Venezuela continúa enfrentando las consecuencias de los dos fuertes terremotos registrados el pasado miércoles, mientras las autoridades mantienen las labores de búsqueda y rescate en las zonas más afectadas.
El balance oficial confirmó 1,450 personas fallecidas, aunque especialistas consideran que esa cifra podría incrementarse de manera importante durante las próximas semanas.
Expertos en gestión de desastres explican que, tras eventos de esta magnitud, es habitual que el número definitivo de víctimas tarde semanas en conocerse.
Especialistas prevén un aumento del balance
El profesor Ilan Kelman, del University College de Londres, señaló que el número de personas fallecidas probablemente seguirá aumentando conforme avancen las operaciones de recuperación.
Según explicó, todavía resulta imposible calcular con precisión cuál será el balance final debido a la magnitud del desastre.

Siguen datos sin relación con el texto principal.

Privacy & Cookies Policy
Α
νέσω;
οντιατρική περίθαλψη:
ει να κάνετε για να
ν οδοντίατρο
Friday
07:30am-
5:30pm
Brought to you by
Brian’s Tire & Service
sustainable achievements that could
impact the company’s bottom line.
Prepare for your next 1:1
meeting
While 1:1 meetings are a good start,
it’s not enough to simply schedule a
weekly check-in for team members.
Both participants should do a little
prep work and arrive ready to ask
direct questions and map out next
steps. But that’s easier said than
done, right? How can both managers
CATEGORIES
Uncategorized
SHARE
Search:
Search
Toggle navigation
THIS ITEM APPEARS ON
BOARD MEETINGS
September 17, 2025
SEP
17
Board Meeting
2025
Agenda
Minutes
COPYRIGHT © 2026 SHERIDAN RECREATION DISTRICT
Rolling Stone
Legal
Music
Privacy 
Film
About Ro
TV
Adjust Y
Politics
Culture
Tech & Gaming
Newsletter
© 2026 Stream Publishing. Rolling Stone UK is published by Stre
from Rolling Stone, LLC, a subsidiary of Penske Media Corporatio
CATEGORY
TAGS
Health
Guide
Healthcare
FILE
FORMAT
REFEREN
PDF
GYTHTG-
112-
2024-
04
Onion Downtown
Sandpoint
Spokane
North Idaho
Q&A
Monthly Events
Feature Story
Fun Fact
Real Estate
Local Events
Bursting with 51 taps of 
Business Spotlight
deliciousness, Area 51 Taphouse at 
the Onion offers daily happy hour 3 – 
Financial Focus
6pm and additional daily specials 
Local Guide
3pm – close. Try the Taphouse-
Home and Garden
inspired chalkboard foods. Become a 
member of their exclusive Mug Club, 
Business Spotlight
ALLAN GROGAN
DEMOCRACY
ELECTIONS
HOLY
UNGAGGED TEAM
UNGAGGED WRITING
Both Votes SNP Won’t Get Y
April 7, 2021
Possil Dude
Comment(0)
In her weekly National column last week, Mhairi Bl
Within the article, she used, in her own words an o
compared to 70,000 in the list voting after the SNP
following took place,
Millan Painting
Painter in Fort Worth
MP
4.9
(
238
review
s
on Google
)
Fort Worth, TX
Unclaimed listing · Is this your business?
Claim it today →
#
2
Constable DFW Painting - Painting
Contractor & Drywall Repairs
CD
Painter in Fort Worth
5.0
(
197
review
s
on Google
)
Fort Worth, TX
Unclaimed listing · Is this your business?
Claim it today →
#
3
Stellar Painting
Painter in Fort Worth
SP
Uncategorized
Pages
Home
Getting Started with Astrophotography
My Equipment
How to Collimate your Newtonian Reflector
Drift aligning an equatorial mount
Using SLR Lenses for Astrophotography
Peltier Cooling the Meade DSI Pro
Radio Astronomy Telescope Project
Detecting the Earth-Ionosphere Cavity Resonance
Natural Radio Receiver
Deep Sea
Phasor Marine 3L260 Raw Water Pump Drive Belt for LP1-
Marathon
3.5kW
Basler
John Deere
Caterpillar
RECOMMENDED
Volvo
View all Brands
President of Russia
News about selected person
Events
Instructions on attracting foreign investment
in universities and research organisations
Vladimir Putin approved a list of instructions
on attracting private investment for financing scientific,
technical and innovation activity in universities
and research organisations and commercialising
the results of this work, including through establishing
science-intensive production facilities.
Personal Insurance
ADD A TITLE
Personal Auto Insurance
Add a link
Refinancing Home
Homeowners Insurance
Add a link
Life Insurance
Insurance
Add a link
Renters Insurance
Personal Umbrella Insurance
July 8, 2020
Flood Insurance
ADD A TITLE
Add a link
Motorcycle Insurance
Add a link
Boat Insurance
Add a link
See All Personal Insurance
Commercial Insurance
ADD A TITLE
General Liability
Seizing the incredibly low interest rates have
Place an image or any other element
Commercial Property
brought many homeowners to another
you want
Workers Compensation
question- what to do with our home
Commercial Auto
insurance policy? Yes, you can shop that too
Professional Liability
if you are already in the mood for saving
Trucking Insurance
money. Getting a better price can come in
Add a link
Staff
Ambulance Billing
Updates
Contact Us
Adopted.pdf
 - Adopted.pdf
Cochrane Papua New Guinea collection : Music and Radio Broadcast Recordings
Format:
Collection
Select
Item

La profesora Emily So, de la Universidad de Cambridge, también consideró que la cifra oficial continúa siendo baja frente a la realidad que muestran los daños.
Indicó que existen numerosos reportes de personas desaparecidas, edificios colapsados y comunidades donde el acceso sigue siendo muy complicado para los equipos de emergencia.
Miles de personas continúan desaparecidas
Los especialistas señalan que una parte importante del retraso en la actualización del balance responde a que las primeras labores de rescate están enfocadas en encontrar sobrevivientes.
La recuperación de cuerpos suele realizarse posteriormente, una vez que disminuyen las posibilidades de localizar personas con vida entre los escombros.
Además, el enorme número de edificaciones dañadas obliga a realizar inspecciones que pueden prolongarse durante semanas.
Las estimaciones sobre los inmuebles afectados varían ampliamente, dependiendo del método utilizado para evaluar los daños.
Las dificultades complican el rescate
Otro factor que preocupa a los expertos es la situación del sistema sanitario venezolano.
Según Kelman, algunos heridos podrían perder la vida debido a las limitaciones hospitalarias y a la presión que enfrenta la red de salud tras los terremotos.
También mencionó retrasos en la llegada de equipos especializados debido al congestionamiento en la principal carretera que comunica con La Guaira, una de las zonas más afectadas.
A esto se suma la escasez de maquinaria pesada para retirar grandes estructuras colapsadas y la falta de suministros médicos suficientes para atender la emergencia.
Vecinos participan en las labores de búsqueda
Emily So explicó que, incluso cuando existen equipos especializados, muchas personas son rescatadas inicialmente por familiares, amigos y vecinos.
Sin embargo, advirtió que esta situación resulta mucho más complicada cuando los edificios colapsados están construidos con estructuras pesadas de hormigón.
Sin maquinaria adecuada, las posibilidades de acceder rápidamente a quienes permanecen atrapados disminuyen considerablemente.
Proyecciones apuntan a una cifra mucho mayor
Kelman afirmó que todavía no es posible conocer el número definitivo de víctimas.
No obstante, considera viable la estimación preliminar de que el balance final podría superar las 10,000 personas fallecidas.
Esa proyección coincide con cálculos elaborados por el Servicio Geológico de Estados Unidos (USGS), que toma en cuenta factores como la magnitud de los terremotos, la densidad de población y las características de la infraestructura de las zonas afectadas.
La calidad de las construcciones vuelve al centro del debate
Los especialistas también atribuyen la gravedad del desastre a las deficiencias en numerosas edificaciones.
Ingenieros estructurales indicaron que varios de los inmuebles que colapsaron estaban construidos con hormigón frágil y sin el refuerzo de acero adecuado para soportar movimientos sísmicos de gran intensidad.
Kelman sostuvo que, con las normas modernas de ingeniería y construcción, muchos de esos derrumbes pudieron haberse evitado.
Añadió que actualmente existen suficientes conocimientos científicos y técnicos para construir estructuras capaces de resistir terremotos, reduciendo significativamente el riesgo de una catástrofe de esta magnitud.